I’ve actively participated in online groups over the years which feel similar to other communities in that they’re defined by active participation. Years ago the ‘Campaign for Trustworthy evoting’ took action into the real world in an important way. And in part I’ve been shaped by people I’ve interacted with online. As have many of us. Abeba Birbhane quotes Mikhail Bakhtin that “truth is not born nor is it to be found inside the head of an individual person, it is born between people collectively searching for truth” in conversation then we are all capable of shaping, and being shaped by in online communities.

That gives me pause. Kranzbergs first law of technology is that ‘Technology is neither good nor bad, nor is it neutral’[2]. It shapes and creates the world in new and sometimes different ways. The virtual nature of online communities causes problems. We see this in how some people are radicalised online. Particularly young men. I suspect that these are people who are searching for something, searching for a community to belong to and are not anchored in communities in their day to day life. We are social creatures As human beings community helps us in an act of becoming.

And at the same time we are worried about the death of communities. We have a fraying of community these days because we have an absence of time. People are commuting longer distances to work, and they are frequently working longer hours and there is a growing precariousness to work (the gig economy). All of this leaves us without time and without the energy to create and nurture communities. And communities take time and they take energy. The act of participation takes energy. We often default to online communities because they take less time and a lot less energy.

It is essential that we are embedded in real communities at local, national, and international levels. We are physical beings and physical presence is important. Participation bonds people together and can also anchor people. Irish communities to an extent protected against disinformation during the Repeal referendum. These mechanisms and these communities were built up over years of hard work. It would be good if we could use physical communities as a sort of inoculation against the vague online disinformation disease spread on and by Facebook and other social networks. Building networks of trust and truth. These human mechanisms are what makes the climate strike a potential for real change. Participation by millions locally, nationally and internationally. People changing by interacting and participating with each other, changing each other and changing the world.

We need to make space and enable people to become part of their own community. Whatever that community is. I look at admiration, and a little bit of awe, at Tracy Keogh and Grow Remote which is about building community and building communities of communities, online and in the real world. It is about participation and is helping people to create and recreate themselves and their communities. Like all great communities it is an act. A class act. Like Congregation itself.

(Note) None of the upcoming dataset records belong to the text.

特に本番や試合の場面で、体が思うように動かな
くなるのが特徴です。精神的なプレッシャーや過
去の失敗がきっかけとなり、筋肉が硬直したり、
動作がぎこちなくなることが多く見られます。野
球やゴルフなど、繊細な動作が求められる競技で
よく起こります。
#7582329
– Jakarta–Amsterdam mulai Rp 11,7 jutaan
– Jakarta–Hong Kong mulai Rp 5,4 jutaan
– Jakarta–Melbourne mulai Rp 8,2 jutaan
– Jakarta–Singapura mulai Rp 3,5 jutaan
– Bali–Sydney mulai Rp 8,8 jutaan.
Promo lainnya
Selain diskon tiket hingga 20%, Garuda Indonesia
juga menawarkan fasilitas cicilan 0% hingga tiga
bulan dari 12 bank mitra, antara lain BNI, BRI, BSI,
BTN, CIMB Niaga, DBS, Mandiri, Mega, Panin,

[1] https://aeon.co/ideas/descartes-was-wrong-a-person-is-a-person-through-other-persons

[2] https://en.wikipedia.org/wiki/Melvin_Kranzberg

Comments
  • Bob Kennedy says:

    Initially I thought the use of the word ‘act’ in the title of your submission meant that it was something we pretended or were insincere about. I totally agree with the emphasis on participation. Participation gives life to any community and without it it is dead.